DELİLLER : —-Sayılı dosyası, —- dosyadaki sair bilgi ve belgeler.
DEĞERLENDİRME VE SONUÇ :
Dava , İtirazın iptali ve Tazminat (Hizmet Sözleşmesinden Kaynaklanan) istemine ilişkindir.
Basit yargılama usulüne tabi işbu davada mahkememizce dilekçeler aşaması tamamlanmış ve usulüne uygun olarak yapılan davet sonucunda duruşma açılarak ön inceleme duruşması icra edilmiştir. Ön inceleme duruşmasında davacı vekilinin beyanına göre tarafların sulh yoluyla çözüme gitmek istememeleri üzerine davaya konu uyuşmazlık belirlenmek suretiyle tahkikata geçilmiş ve tüm deliller toplanmış, incelenmiş ve değerlendirilmiştir. Duruşmada hazır bulunan davacı vekilinin son sözleri dinlenerek aşağıdaki hüküm sonucuna ulaşılmıştır.

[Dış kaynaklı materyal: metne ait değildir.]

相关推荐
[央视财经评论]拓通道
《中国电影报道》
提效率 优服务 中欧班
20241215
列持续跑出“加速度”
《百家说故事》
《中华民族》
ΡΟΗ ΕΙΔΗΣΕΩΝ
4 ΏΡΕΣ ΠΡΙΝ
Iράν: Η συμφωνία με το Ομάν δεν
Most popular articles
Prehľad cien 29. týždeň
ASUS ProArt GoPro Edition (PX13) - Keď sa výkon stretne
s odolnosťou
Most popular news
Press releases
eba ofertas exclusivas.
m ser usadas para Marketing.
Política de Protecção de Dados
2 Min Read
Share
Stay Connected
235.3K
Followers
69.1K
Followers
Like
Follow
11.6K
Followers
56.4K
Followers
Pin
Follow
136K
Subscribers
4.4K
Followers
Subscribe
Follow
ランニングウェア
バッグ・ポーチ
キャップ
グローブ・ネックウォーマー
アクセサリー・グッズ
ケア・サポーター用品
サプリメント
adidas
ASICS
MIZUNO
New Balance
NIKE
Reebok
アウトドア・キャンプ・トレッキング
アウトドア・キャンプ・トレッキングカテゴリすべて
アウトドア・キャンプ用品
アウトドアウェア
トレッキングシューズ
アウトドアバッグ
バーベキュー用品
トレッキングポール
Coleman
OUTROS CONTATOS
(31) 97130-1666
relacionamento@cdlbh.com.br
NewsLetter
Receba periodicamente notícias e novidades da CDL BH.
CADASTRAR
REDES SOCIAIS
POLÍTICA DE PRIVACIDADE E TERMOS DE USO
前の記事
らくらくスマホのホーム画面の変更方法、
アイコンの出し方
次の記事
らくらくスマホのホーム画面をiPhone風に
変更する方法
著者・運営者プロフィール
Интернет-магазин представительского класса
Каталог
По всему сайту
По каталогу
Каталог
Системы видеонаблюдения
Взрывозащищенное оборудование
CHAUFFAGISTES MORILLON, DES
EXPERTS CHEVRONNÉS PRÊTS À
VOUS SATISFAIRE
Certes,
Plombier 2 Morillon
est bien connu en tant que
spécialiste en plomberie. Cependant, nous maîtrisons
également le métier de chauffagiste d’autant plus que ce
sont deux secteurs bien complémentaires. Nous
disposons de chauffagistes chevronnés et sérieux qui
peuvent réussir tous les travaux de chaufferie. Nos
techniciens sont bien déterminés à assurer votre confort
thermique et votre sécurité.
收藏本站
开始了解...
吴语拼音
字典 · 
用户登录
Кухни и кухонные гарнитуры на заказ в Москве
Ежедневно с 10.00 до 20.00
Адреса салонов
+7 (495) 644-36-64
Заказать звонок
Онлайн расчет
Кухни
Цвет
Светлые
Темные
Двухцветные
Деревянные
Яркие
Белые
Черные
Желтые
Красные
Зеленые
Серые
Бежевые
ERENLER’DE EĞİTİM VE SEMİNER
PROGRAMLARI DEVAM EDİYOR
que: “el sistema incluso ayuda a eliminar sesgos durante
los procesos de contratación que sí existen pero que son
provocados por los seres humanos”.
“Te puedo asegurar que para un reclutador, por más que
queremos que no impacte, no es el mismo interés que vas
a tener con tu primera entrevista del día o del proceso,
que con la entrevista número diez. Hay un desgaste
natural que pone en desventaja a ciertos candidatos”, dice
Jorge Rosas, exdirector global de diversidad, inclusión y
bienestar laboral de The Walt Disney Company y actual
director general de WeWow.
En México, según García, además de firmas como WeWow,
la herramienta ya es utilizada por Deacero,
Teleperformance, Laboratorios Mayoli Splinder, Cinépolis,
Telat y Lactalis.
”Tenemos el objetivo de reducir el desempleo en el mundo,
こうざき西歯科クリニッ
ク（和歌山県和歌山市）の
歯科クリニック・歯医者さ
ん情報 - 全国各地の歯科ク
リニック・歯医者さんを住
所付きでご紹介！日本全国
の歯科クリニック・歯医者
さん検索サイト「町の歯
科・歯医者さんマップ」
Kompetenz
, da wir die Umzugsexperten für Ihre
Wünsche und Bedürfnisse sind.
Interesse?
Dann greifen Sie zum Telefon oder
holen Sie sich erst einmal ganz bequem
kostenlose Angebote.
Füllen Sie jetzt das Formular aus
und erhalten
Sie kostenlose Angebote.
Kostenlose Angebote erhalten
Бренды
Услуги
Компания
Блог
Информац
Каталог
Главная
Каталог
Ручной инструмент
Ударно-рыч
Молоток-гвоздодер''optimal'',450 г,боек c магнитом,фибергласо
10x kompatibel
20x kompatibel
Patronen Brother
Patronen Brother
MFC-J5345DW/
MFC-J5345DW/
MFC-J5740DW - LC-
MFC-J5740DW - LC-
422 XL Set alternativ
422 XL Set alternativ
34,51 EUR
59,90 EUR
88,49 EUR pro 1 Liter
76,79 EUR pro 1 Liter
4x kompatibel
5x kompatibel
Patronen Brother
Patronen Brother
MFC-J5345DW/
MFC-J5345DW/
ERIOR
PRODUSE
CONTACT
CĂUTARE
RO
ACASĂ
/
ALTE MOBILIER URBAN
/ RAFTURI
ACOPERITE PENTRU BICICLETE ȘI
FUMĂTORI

Bilindiği üzere 2004 Sayılı İİK.’nın 67.maddesinde;”(Değişik fıkra: 17/07/2003-4949 S.K./15. md.) Takip talebine itiraz edilen alacaklı, itirazın tebliği tarihinden itibaren bir sene içinde mahkemeye başvurarak,—— alacağının varlığını ispat suretiyle itirazın iptalini dava edebilir. (Değişik fıkra: 09/11/1988-3494/1 md.) Bu davada borçlunun itirazının haksızlığına karar verilirse borçlu; takibinde haksız ve kötü niyetli görülürse alacaklı; diğer tarafın talebi üzerine iki tarafın durumuna, davanın ve hükmolunan şeyin tahammülüne göre, red veya hükmolunan meblağın (Değişik ibare:02/07/2012-6352 S.K./11.md.) yüzde yirmisinden aşağı olmamak üzere, uygun bir tazminatla mahkum edilir. İtiraz eden veli, vasi veya mirasçı ise, borçlu hakkında tazminat hükmolunması kötü niyetin sübutuna bağlıdır. (Mülga fıkra:17/07/2003-4949 S.K./103.md.)Birinci fıkrada yazılı itirazın iptali süresini geçiren alacaklının umumi hükümler dairesinde alacağını dava etmek hakkı saklıdır. (Ek fıkra:02/07/2012-6352 S.K./11.md.) Bu Kanunda öngörülen icra inkar tazminatı, kötü niyet tazminatı ve benzeri tazminatların tespitinde, takip talebi veya davadaki talep esas alınır.” düzenlemesi bulunmaktadır.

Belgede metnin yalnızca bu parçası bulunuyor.